▸ Text to read:
• • •

This code uses iText 2.1.7 which license is MPL.

It takes ~1.4 sec on my laptop (Dell E5470) to create a PDF shown above.

PDFBox

PDFBox is a library to create and modify PDF document on-the-fly. It offers a lot of features to generate page, read existing pdf document text and draw on blank template.

See the examples on how PDFBox works below in the text. It takes ~1.7 sec on my laptop (Dell E5470) to create a PDF similar to generated by iText (see above) and Apache FOP (see below).

Apache FOP

Apache FOP (Formatting Objects Processor) is a application that converts XSL Formatting Objects (XSL-FO) files to PDF or other printable formats.

Apache FOP implies that the developer creates an XML schema that describes how data objects should be organized in the final PDF. This XML schema is called XSL-FO.  Commonly this template is created by developers based on the mock-ups from designers. Any changes in the mock-up will lead to making changes in XSL-FO. Some minor changes may require a full rewrite of XSL-FO that is time consuming and non-friendly neither for developers nor business users.

document.jpg

But there are a number of disadvantages with that approach, e.g.:

  • you have to learn XSL-FO (and therefore also XPath and XSL).
  • even if you know XSL-FO you do not want to be writing FO templates using a text editor.
  • there is some logic that cannot be easily defined using XSL-FO. For example, grouping of data requires you to use the so called Muenchian method , which isn’t straightforward to understand.
  • this approach is not good for large multi-page documents with the comprehensive structure and layout
  • supporting large and sophisticated XSL-FO may be difficult, time consuming and costly
  • business users will need to ask developers for any change in the template, even minor.

For example, Hybris Financial Accelerator uses Apache FOP for generating downloadable policies.

• • •

▸ Listing:
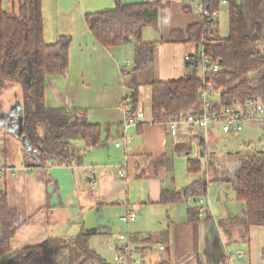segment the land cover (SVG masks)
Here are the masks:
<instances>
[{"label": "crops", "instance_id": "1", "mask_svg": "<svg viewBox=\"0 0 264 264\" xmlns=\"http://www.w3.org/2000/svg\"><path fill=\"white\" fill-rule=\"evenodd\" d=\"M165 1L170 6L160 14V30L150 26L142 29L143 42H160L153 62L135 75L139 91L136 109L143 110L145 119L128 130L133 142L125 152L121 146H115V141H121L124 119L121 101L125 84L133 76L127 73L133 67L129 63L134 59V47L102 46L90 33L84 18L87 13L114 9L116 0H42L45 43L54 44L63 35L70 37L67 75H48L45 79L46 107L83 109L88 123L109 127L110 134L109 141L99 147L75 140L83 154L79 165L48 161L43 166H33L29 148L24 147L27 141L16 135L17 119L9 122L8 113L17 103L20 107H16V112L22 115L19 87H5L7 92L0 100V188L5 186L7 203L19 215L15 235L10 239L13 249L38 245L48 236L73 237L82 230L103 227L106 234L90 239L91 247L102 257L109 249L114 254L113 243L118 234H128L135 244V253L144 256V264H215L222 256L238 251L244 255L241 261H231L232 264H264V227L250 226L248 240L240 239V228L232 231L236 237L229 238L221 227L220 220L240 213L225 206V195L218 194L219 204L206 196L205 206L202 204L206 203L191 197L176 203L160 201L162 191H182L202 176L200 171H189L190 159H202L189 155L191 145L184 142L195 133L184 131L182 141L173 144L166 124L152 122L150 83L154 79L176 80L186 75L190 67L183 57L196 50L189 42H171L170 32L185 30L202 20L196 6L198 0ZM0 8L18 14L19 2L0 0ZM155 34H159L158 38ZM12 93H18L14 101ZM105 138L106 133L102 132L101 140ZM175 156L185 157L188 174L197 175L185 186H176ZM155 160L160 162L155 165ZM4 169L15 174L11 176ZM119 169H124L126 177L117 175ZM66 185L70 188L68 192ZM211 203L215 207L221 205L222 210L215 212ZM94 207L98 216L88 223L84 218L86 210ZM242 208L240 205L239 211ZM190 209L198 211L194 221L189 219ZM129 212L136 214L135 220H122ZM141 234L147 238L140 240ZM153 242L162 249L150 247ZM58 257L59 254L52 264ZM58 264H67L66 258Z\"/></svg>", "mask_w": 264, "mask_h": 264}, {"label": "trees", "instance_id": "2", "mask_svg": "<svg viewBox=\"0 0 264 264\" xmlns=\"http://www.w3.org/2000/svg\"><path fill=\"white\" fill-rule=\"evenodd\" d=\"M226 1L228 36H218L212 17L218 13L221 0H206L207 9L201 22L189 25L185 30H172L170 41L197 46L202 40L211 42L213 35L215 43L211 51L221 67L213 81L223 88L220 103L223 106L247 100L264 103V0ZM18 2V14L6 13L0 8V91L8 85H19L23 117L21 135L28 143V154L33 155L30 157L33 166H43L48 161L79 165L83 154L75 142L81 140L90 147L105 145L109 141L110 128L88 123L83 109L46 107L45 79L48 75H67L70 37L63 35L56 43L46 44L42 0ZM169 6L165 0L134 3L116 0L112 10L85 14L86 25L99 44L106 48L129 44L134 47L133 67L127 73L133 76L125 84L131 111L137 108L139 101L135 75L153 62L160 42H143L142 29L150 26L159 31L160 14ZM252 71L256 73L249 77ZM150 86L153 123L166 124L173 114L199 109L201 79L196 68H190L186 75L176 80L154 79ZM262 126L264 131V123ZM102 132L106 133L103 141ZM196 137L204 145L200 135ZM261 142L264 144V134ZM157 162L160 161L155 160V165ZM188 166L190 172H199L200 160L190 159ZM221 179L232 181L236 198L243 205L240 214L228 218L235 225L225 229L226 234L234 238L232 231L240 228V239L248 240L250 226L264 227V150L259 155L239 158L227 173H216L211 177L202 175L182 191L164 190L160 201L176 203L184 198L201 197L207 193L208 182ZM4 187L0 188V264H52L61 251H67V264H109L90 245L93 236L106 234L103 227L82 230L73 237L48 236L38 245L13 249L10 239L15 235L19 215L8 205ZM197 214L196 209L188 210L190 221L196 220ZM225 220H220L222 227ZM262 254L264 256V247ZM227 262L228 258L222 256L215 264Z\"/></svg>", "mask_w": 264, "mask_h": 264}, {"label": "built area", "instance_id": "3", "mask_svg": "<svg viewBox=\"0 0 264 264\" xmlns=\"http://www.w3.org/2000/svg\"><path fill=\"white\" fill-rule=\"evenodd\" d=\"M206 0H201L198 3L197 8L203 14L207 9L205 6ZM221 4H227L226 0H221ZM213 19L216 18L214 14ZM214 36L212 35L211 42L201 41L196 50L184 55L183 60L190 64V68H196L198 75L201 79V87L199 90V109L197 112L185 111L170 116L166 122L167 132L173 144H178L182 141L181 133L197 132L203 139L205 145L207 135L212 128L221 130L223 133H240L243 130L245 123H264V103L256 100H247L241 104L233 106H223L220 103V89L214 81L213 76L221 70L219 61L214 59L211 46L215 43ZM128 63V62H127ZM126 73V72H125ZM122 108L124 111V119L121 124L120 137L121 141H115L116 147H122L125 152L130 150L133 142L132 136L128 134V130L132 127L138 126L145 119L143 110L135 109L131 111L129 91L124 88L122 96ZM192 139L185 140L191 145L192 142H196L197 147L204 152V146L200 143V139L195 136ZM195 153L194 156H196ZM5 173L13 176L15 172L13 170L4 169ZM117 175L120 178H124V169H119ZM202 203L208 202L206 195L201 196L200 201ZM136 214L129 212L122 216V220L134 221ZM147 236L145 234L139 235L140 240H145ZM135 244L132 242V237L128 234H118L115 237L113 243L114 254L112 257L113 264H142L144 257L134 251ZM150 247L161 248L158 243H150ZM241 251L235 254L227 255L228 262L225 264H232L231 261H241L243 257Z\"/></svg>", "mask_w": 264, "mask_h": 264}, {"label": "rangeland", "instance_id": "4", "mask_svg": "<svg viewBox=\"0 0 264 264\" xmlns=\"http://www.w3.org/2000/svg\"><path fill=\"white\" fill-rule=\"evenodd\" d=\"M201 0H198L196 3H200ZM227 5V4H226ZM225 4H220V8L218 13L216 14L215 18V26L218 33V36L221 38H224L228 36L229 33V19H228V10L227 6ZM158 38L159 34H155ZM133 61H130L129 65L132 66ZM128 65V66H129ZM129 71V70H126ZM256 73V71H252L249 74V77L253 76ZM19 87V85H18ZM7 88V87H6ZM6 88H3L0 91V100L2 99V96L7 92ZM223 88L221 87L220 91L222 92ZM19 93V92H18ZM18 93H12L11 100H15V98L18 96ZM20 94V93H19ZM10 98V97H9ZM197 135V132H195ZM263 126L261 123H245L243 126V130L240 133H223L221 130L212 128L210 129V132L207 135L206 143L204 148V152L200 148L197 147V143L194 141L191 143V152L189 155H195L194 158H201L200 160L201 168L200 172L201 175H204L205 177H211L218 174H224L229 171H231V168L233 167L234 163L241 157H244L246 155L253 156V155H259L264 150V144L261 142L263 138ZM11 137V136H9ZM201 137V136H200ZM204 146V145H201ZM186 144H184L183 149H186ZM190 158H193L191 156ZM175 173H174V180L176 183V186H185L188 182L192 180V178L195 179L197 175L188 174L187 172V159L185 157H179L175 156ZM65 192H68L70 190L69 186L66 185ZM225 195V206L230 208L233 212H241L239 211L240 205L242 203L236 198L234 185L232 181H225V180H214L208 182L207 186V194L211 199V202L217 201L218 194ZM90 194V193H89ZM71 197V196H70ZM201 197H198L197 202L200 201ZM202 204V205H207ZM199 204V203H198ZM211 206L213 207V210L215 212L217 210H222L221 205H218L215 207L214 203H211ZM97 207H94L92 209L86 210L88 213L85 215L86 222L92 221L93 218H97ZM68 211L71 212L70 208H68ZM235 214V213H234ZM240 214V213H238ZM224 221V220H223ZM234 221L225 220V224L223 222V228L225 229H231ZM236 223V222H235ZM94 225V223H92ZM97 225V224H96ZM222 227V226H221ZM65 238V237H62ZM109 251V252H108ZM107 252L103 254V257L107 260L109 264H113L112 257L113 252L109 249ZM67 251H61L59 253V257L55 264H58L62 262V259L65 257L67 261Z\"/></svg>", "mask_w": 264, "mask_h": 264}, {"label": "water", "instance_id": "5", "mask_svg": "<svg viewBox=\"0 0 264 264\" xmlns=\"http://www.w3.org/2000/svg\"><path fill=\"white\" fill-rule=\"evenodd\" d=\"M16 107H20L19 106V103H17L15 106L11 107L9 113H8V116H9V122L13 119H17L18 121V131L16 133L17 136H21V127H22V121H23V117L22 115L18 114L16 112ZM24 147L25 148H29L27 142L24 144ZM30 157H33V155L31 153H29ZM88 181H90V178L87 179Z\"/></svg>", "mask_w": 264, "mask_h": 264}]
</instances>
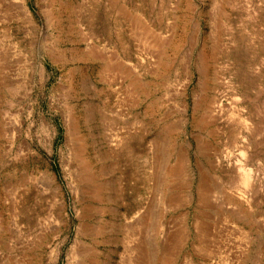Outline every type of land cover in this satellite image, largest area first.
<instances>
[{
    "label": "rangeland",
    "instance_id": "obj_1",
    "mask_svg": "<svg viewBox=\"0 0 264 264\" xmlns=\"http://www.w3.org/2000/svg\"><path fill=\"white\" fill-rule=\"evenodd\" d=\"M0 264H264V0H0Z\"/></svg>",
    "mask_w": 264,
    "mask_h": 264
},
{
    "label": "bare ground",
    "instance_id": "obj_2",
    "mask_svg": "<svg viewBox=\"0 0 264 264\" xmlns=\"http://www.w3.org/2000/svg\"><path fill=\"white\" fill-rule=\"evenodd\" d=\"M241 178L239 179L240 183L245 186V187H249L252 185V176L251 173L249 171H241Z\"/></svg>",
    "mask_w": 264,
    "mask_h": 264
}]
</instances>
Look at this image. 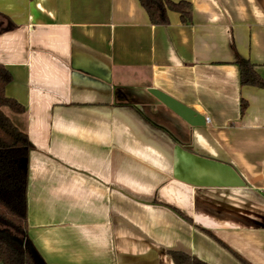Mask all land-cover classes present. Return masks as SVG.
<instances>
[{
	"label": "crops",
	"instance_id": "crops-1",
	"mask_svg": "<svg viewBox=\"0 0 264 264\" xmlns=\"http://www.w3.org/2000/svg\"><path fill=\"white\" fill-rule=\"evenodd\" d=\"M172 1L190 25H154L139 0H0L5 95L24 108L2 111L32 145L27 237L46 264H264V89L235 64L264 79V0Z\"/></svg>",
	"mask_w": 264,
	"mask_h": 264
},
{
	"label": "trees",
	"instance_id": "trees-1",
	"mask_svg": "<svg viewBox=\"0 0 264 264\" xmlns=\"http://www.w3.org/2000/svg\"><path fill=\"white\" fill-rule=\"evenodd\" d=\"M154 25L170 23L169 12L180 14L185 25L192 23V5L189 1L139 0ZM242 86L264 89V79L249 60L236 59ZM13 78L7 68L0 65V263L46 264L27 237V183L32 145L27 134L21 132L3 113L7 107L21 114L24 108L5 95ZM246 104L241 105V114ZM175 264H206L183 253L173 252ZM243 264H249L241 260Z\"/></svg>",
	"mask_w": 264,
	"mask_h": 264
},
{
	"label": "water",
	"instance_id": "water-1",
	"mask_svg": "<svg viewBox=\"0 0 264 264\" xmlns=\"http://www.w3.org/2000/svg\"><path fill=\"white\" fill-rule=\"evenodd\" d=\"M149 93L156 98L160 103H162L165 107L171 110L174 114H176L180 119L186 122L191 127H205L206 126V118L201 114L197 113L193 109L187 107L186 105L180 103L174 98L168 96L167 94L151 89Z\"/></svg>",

• • •

Please state what the text on PDF generation tools calls the XML schema that Apache FOP uses. The items are separate material from the text on PDF generation tools.

It is called XSL-FO.